Extrait du document:
----
Côté individualités, certains cas sont plus ambigus que d’autres. Se faisant photographier à Dubaï, Anna Netrebko condamne à nouveau la guerre sans condamner le régime, clamant qu’elle ne fait pas de politique : position intenable quand on s’est fait photographier avec un drapeau de la république séparatiste du Donbass, qu’on s’est félicité de l’annexion de la Crimée, qu’on a signé le soutien à la réelection de Vladimir Poutine et que son mari, le ténor Yusif Eyvazov, originaire d’Azerbaïdjan, a refusé de chanter avec une soprano arménienne et s’est félicité de la victoire des Azéris sur les Arméniens. Le fait qu’elle soit aujourd’hui sur liste noire à la fois en Occident et en Russie prouve qu’il est impossible de se dire apolitique quand on est musicien. Il faut assumer.
----
Consigne: Rédigez la suite de l'extrait sur Anna Netrebko et la guerre, à partir de « Il faut assumer. »

Données fournies:
----
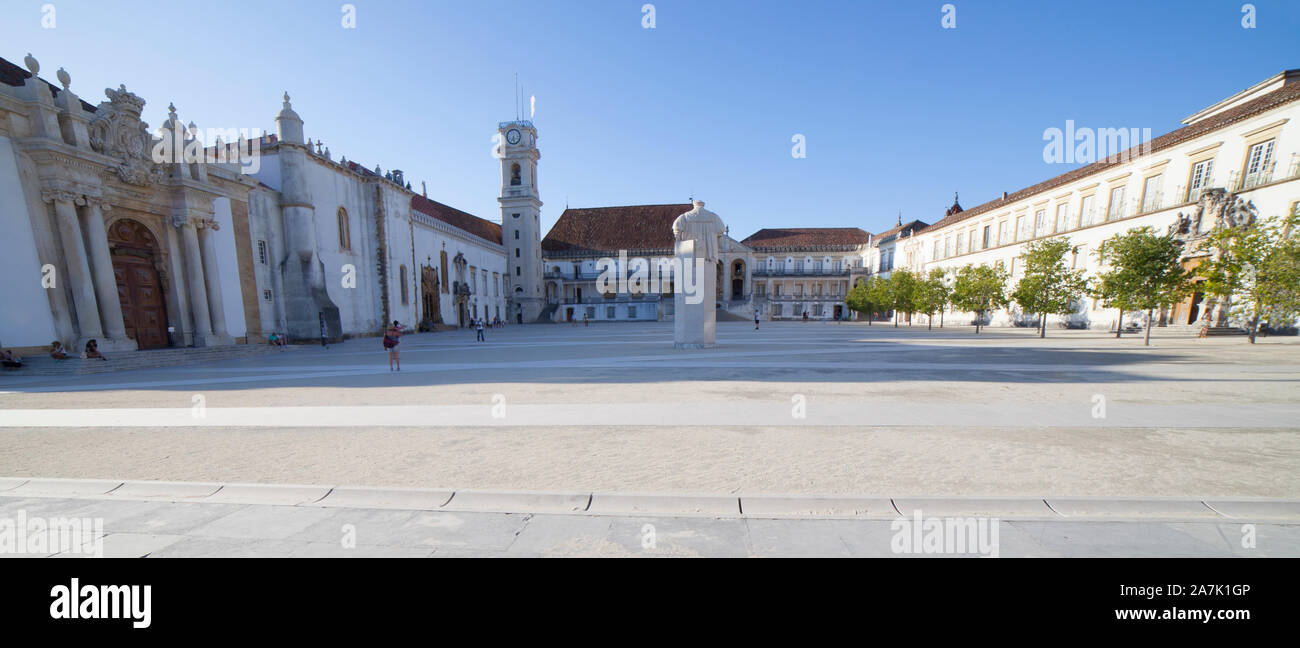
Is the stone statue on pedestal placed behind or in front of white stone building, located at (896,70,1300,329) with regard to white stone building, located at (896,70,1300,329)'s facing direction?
----
Réponse:
Valery Gergiev, lui, assume. Désormais limogé à Munich, Verbier et Rotterdam où il occupait des fonctions, mis au ban de New York à Milan en passant par Paris, Salzbourg et Baden-Baden, iil est récompensé de sa loyauté par Vladimir Poutine qui lui a demandé de réfléchir à une direction commune du Mariinsky de Saint-Pétersbourg et du Bolchoï de Moscou, reconstituant la direction des théâtres impériaux qui avait existé sous le tsar Alexandre Ier, bien dans la logique de son retour fantasmé à l’Empire. Cela permettrait de neutraliser Vladimir Urin, directeur général du Bolchoï qui avait pris courageusement position contre la guerre, et de remplacer au poste de directeur musical Tugan Sokhiev.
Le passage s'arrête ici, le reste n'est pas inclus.